▶ _Te lezen tekst_
De werknemer heeft naast zijn loon ook recht op een eindejaarspremie en vakantiegeld. De eindejaarspremie wordt via het waarborgfonds betaald (uit de bijdrage die hier verderop wordt besproken). Gezien ze al verrekend zit in deze bijdrage, nemen we ze niet opnieuw op in de tabel, maar hieronder kan je de percentages terugvinden die het waarborgfonds bij de berekening hanteert.
Hoogte van eindejaarspremie | |
---|---|
Sector | % van het brutoloon (à 108%) |
Bloemisterij | 6,25% |
Boom- en boskwekerij | 8,33% |
Fruit- en groenteteelt | 7,55% |
Landbouw | 6% |
Het vakantiegeld komt hieronder aan bod.
De sociale werkgeversbijdragen (patronale bijdragen) voor arbeiders in vast dienstverband bedragen 25% op 108% van het brutoloon (bij seizoenarbeiders wordt dit helemaal anders berekend. Zie verder voor deze info). Waarom 108%? Het verschil met de bedienden zit in de uitbetaling voor jaarlijkse vakantie. Het vakantiegeld (het zgn. enkel vakantiegeld) aan bedienden wordt rechtstreeks aan hen betaald, en daar wordt meteen ook een sociale bijdragen op berekend aan de sociale zekerheid. Het vakantiegeld aan arbeiders loopt met een omweg via de RJV (rijksdienst voor jaarlijkse vakantie), berekend op het brutoloon. Opdat men ook daar sociale bijdragen op kan aanrekenen, trekt men bij arbeiders de berekeningsbasis op tot 108%.

▶ _Fragmenten uit lijst_
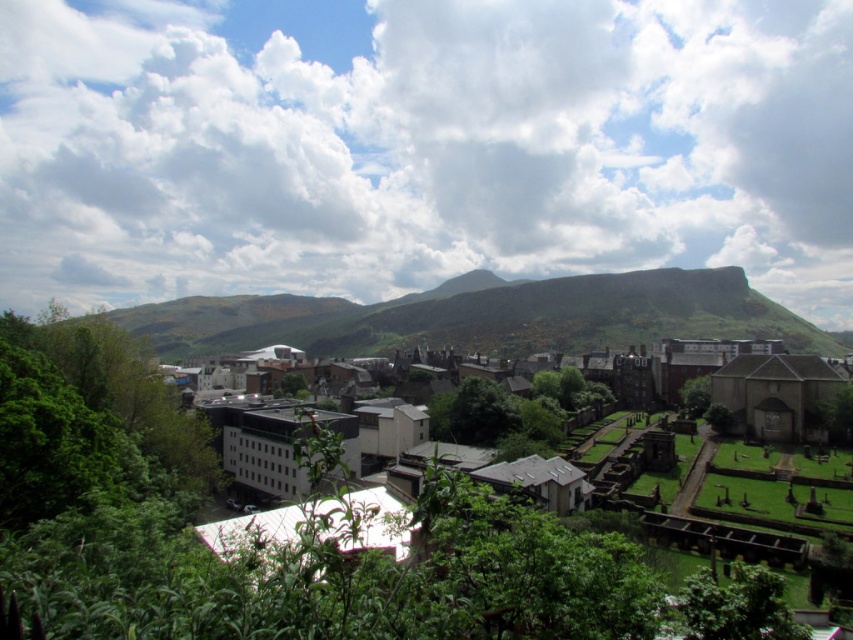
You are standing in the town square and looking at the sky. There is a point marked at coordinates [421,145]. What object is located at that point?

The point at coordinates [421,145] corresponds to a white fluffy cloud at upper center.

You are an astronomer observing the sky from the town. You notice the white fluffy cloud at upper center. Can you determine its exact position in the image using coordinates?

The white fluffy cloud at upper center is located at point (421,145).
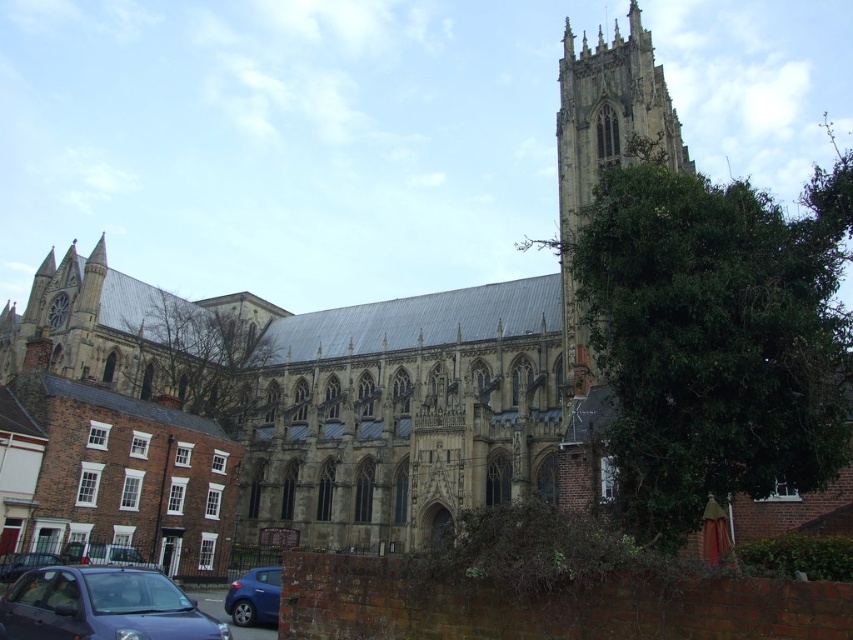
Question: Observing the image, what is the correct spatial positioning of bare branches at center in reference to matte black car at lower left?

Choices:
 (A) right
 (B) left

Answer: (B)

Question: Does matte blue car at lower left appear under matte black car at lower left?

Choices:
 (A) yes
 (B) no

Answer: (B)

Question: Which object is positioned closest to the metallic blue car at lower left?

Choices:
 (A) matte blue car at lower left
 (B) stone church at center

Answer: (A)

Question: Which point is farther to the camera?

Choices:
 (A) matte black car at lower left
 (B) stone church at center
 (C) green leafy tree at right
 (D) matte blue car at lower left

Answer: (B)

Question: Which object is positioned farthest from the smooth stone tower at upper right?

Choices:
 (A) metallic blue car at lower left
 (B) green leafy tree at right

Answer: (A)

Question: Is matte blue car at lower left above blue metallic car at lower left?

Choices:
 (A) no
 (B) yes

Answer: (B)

▶ _Opdracht 1_
Welk percentage van het brutoloon geldt volgens de tekst over eindejaarspremie en sociale bijdragen voor de eindejaarspremie in de sector boom- en boskwekerij?
▶ _Opdracht 2_
Schrijf de tekst over eindejaarspremie en sociale bijdragen alsjeblieft verder, te beginnen na de laatste zin.

▶ _Antwoord 1_
8,33% van het brutoloon (à 108%).

▶ _Antwoord 2_
Naast de gewone sociale bijdragen (waar de sociale zekerheid ziekte-uitkeringen, pensioenuitkeringen, werkloosheidsuitkeringen, etc. mee betaalt), zijn er dus ook de aparte bijdragen voor de jaarlijkse vakantie voor arbeiders. De arbeiders ontvangen dit geld dus via de RJV. Deze bijdragen wordt opgesplitst in een trimestriële bijdrage en een jaarlijkse bijdrage.
Sinds 2016 krijgt elke voltijds, vast arbeidskracht in de sector ook 250 euro aan ecocheques. Hierop worden geen sociale bijdragen betaald.
Ook heeft elke sector een waarborgfonds. Zowel het paritair comité landbouw (PC 144) als tuinbouw (145) heeft een eigen waarborgfonds (zie artikel 'Waarborgfondsen Landbouw en Tuinbouw' voor meer info). De jaarlijkse bijdrage verschilt naargelang onder welk (sub)paritair comité je als werkgever valt.
Paritair comité | % |
---|---|
144 | 10,45% |
145.010 | 8,45% |
145.030 | 12,4% |
145.040 | 11,4% |
145.050 | 12,4% |
145.060 | 12,4% |
145.070 | 12,4% |
We springen even verder naar onder in de tabel. De meeste werkgevers werken met een sociaal secretariaat voor hun loonberekeningen. Werk je samen met Acerta, dan krijg je als lid van Boerenbond een ledenvoordeel. Maar het blijft een extra kost.
Veiligheid door preventie en bescherming op het werk kost je als werkgever ook een flinke duit. Zo ben je als werkgever verplicht om voor je personeel een arbeidsongevallenverzekering af te sluiten. De jaarlijkse kost is zo'n 4% van het brutoloon. Ook de aansluiting bij een externe dienst voor preventie en bescherming op het werk is veelal noodzakelijk.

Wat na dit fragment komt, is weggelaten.